Depending on the policy you select, coverage can include either a wider or more limited range of illnesses. Diseases that are not covered by critical illness insurance include relatively common ailments and injuries, such as a broken bone or the flu. Although these can be serious, they are not typically life-threatening and should be covered by your comprehensive health insurance policy.

Other conditions not typically covered by critical illness insurance include:

  • Conditions diagnosed during the policy's waiting period
  • Self-inflicted injuries
  • Suicide
  • Illness that results from illegal activity
  • Most skin cancers
  • Pre-malignant conditions
  • Balloon angioplasty surgery

Who Should Buy a Policy?

A critical illness insurance policy is useful to those whose comprehensive insurance coverage is not enough to cover the costs incurred as a result of critical illness. This includes a surprising number of people. According to the American Association of Critical Illness Insurance (AACII), 60 percent of bankruptcies filed in the United States in 2007 resulted from excessive medical expenses; furthermore, 78 percent of those who filed bankruptcy had health insurance.

You may be in need of critical illness insurance if you are:

  • Self-employed
  • In a high-risk employment situation that precludes disability coverage
  • Earning enough that disability coverage does not meet your needs
  • Those with high-deductible health insurance policies

If you are considering critical illness insurance, you should carefully review the details of your current health insurance policy to find out how much coverage is provided for critical illnesses. This may help you decide whether critical illness insurance is necessary as a supplement to your comprehensive medical insurance policy.

The Cost of Critical Illness Insurance

The price of a critical illness insurance policy is based on several factors:

  • Your age
  • Your health
  • Whether you use tobacco
  • The desired cash benefit of the policy

As your age increases, or as your health diminishes, a policy becomes more expensive. Also, if you use tobacco, you are at a higher risk for critical illness, making a policy especially costly, though perhaps more necessary.

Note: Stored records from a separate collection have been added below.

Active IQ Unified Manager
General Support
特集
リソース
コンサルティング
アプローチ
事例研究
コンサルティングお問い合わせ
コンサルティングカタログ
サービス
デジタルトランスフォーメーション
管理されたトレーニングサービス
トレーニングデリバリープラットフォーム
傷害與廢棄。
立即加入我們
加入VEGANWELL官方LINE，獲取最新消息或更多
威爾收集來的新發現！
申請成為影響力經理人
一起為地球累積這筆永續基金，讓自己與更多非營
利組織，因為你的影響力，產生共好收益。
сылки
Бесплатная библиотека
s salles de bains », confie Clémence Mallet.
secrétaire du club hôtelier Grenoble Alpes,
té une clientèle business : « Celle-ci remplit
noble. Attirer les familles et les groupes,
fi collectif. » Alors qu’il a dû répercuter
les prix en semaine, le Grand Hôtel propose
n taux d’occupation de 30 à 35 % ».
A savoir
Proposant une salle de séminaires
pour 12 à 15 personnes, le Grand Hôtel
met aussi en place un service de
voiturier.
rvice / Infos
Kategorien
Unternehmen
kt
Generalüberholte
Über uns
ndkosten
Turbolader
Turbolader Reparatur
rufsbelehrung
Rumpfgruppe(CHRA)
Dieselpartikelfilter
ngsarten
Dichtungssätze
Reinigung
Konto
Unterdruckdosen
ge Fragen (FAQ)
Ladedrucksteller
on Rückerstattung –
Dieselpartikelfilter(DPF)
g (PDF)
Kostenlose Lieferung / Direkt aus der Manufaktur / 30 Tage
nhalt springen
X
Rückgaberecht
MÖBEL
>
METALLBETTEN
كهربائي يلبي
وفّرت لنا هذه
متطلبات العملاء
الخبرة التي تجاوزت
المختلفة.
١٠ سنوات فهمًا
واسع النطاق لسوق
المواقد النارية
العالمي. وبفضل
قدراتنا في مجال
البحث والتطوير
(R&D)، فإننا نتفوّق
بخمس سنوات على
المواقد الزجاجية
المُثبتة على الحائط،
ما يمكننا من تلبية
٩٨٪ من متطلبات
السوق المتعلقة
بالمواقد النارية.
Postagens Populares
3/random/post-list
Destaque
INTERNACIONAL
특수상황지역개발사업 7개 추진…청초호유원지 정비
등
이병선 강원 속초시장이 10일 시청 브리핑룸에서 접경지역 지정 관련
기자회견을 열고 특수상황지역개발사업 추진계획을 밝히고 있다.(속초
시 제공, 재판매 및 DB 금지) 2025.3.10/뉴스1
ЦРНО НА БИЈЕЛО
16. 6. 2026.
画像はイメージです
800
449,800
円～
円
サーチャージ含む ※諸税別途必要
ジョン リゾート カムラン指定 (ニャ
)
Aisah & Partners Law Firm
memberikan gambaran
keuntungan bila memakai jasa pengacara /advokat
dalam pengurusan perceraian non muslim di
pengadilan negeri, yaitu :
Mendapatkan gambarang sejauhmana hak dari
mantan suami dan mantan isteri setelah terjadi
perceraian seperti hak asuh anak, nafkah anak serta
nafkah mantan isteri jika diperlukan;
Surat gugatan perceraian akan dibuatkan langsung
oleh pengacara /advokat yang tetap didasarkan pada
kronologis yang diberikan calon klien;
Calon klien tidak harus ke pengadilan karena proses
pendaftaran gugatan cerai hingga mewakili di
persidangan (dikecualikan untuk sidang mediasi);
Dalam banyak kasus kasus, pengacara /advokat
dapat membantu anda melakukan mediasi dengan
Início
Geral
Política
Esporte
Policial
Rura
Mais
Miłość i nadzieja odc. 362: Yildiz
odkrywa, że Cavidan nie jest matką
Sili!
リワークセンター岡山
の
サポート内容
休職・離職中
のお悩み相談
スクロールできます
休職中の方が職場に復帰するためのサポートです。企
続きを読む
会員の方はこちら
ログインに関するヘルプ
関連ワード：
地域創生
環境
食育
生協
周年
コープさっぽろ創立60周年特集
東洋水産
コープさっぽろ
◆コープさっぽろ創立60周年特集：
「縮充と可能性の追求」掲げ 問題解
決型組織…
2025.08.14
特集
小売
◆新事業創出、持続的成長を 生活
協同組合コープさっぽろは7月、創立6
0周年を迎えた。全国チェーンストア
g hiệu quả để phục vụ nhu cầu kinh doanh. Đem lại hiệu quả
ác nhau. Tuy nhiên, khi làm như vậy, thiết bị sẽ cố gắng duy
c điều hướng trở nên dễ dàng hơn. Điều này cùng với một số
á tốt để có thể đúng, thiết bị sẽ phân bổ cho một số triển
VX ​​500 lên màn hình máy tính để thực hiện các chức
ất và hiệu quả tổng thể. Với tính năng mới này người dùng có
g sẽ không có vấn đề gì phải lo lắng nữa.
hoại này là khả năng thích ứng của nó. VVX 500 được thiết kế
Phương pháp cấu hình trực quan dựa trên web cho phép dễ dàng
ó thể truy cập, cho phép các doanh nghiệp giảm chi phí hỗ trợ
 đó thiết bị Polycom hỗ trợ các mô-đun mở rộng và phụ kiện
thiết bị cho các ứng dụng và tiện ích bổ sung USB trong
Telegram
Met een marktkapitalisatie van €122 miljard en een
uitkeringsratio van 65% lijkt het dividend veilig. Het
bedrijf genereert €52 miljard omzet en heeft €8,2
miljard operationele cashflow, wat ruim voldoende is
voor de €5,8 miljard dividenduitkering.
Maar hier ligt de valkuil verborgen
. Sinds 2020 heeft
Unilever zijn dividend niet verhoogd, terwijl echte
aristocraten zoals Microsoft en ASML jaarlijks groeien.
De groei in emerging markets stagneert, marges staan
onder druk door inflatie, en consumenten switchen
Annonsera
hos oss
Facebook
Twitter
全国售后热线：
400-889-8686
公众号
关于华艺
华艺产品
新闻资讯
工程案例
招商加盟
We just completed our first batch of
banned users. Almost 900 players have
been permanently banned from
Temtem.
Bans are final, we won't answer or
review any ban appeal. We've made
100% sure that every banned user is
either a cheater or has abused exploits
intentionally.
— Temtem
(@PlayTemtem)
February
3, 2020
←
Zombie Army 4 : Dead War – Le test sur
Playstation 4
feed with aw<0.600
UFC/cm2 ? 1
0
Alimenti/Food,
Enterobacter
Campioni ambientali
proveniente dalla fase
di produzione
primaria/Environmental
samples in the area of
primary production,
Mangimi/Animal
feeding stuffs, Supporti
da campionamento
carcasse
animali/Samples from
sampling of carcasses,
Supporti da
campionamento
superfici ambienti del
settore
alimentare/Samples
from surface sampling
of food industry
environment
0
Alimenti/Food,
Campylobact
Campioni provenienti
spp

Typical Buyers of Critical Illness Insurance

According to the AACII, 600,000 people have enrolled in critical illness insurance since 1996, when such policies were introduced to the United States. The AACII reports that almost half of those with critical illness insurance are under the age of 45. One-third of policyholders are between 45 and 54. Most of those enrolled have purchased benefits of $50,000 or less, with almost a quarter of policyholders purchasing benefits of $20,000 or less.

Where Can You Buy a Policy?

Policies are sometimes available through employers in the form of group plans. In a group plan, coverage is guaranteed and you typically don't have to undergo a physical examination to qualify.

You can also purchase critical illness insurance as an individual. But should you enroll as an individual, you may have to answer a series of questions concerning your health and undergo a health screening to verify your current health condition.

What to Look For

The ideal policy is one that pays the most for the widest range of illnesses, but be sure you can afford to pay the premiums on the policy you decide to purchase.

Pay close attention to the list of illnesses covered by a policy. The best policies are those that pay enough to suit your potential needs, and that cover many illnesses without costing too much. The AACII recommends that you buy only as much protection as you can afford without putting your financial stability at risk.

Cancer Insurance

As its name indicates, cancer insurance covers a policyholder in the event of cancer diagnoses. A cancer insurance policy only covers medical expenses that result from affliction with cancer. You should consider a cancer insurance policy if you are a high risk for cancer, and if you lack a comprehensive policy that would cover expenses related to cancer treatment.